假设批量数据大小为\(m\),数据维数为\(D\),网络层数为\(L\)\(1,2,...,l,...,L\)),输出类别为\(C\)

参考反向传导算法神经网络反向传播的数学原理,设每层输入向量为残差\(\delta^{(l)}=\frac{\partial J(W, b)}{\partial z^{(l)}}\),用于表示该层对最终输出值的残差造成的影响;而最终输出值的残差\(\delta^{(L)}\)就是损失函数对输出层输入向量的梯度

前向传播执行步骤

  1. 层与层之间的操作就是输出向量和权值矩阵的加权求和以及对输入向量的函数激活(以relu为例

    \[ z^{(l)} = a^{(l-1)}\cdot W^{(l)}+b^{(l)} \\ a^{(l)} = relu(z^{(l)}) \]
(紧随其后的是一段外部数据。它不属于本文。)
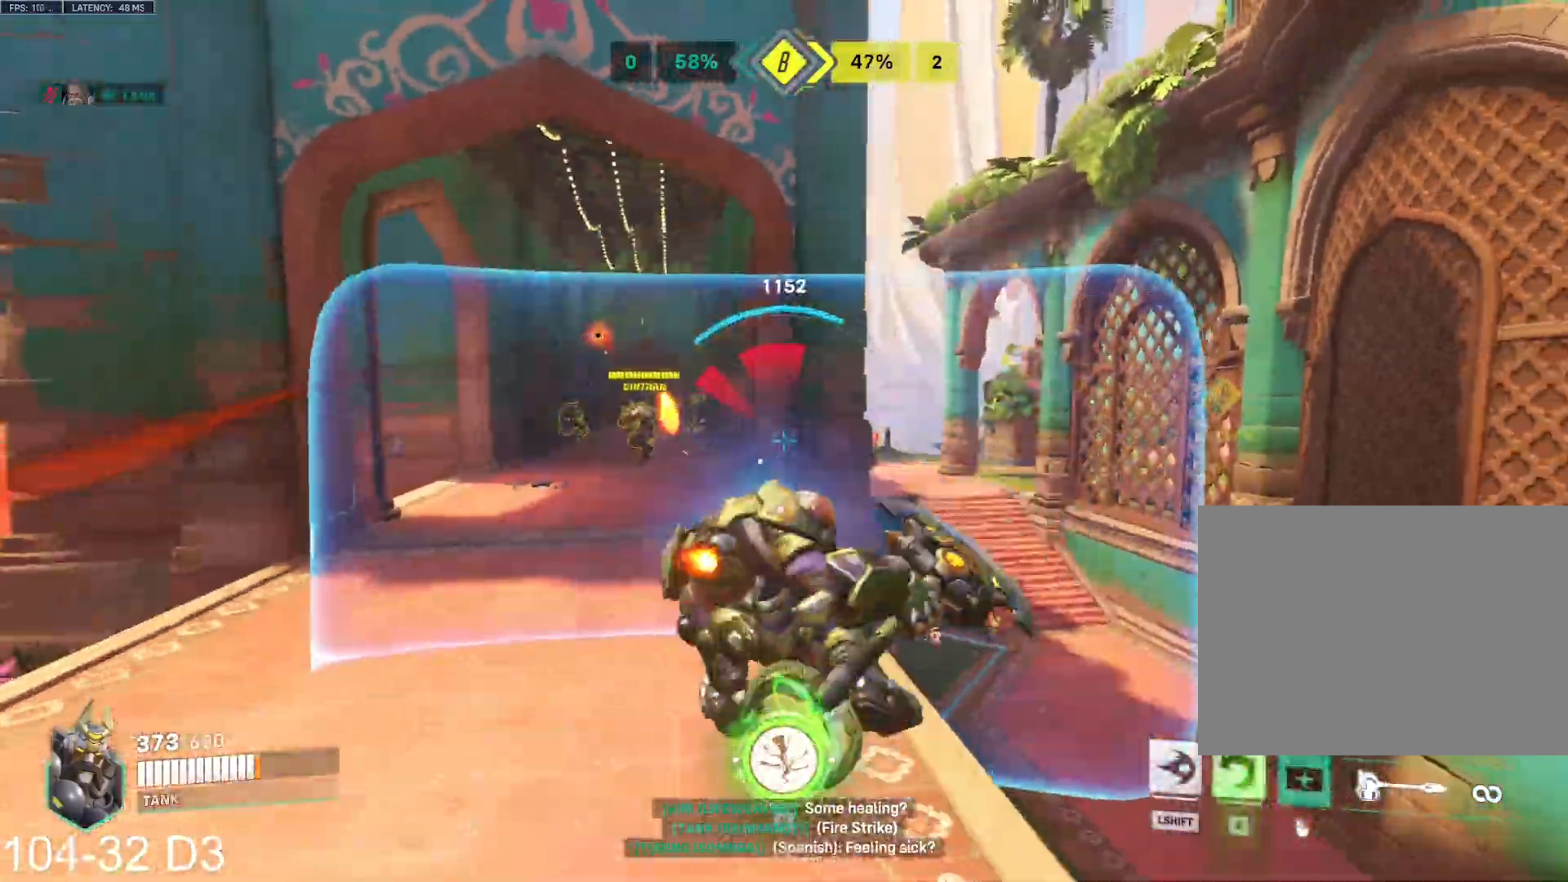
{"keys": ["d", "e", "w"], "mouse": ["left"], "events": [[33, "a", "up"], [150, "d", "down"], [183, "w", "up"], [250, "mouse_right", "up"], [283, "mouse_left", "down"], [300, "w", "down"], [333, "e", "down"], [400, "space", "down"], [467, "space", "up"]]}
  2. 输出层输出结果后,进行评分函数的计算,得到最终的计算结果(以softmax分类为例

    \[ h(z^{(L)}) =\begin{bmatrix} p(y_{1}=1) & \dots & p(y_{1}=C) \\ \vdots & \vdots & \vdots\\ p(y_{m}=1) & \dots & p(y_{m}=C) \end{bmatrix} =\begin{bmatrix} \frac {exp(z^{(2)}_{1,1})}{\sum exp(z^{(2)}_{1})} & \dots & \frac {exp(z^{(2)}_{1,C})}{\sum exp(z^{(2)}_{1})} \\ \vdots & \vdots & \vdots\\ \frac {exp(z^{(2)}_{m,1})}{\sum exp(z^{(2)}_{m})} & \dots & \frac {exp(z^{(2)}_{m,C})}{\sum exp(z^{(2)}_{m})} \end{bmatrix} \]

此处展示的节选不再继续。